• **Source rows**
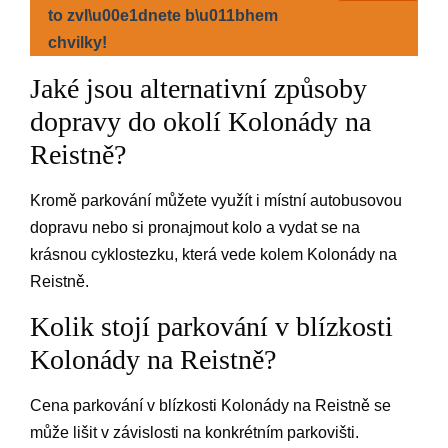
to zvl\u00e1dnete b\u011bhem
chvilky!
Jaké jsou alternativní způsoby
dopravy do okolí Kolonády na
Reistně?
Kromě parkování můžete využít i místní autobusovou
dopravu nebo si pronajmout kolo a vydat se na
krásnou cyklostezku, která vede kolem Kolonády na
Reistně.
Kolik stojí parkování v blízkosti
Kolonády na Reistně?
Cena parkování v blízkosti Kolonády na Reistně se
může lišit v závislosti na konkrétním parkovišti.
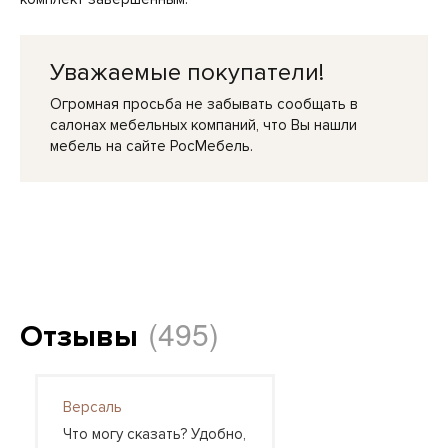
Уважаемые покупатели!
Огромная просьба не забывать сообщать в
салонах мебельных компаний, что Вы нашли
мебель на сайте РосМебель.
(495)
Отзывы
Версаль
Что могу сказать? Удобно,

• **TASK GOAL**
Convert the text lines from the rows above into a JSON list of strings, one string per line, skipping blank lines. Leave the pictures out.

• **RESPONSE FOR THIS EXERCISE**
[
  "to zvl\\u00e1dnete b\\u011bhem",
  "chvilky!",
  "Jaké jsou alternativní způsoby",
  "dopravy do okolí Kolonády na",
  "Reistně?",
  "Kromě parkování můžete využít i místní autobusovou",
  "dopravu nebo si pronajmout kolo a vydat se na",
  "krásnou cyklostezku, která vede kolem Kolonády na",
  "Reistně.",
  "Kolik stojí parkování v blízkosti",
  "Kolonády na Reistně?",
  "Cena parkování v blízkosti Kolonády na Reistně se",
  "může lišit v závislosti na konkrétním parkovišti.",
  "Уважаемые покупатели!",
  "Огромная просьба не забывать сообщать в",
  "салонах мебельных компаний, что Вы нашли",
  "мебель на сайте РосМебель.",
  "(495)",
  "Отзывы",
  "Версаль",
  "Что могу сказать? Удобно,"
]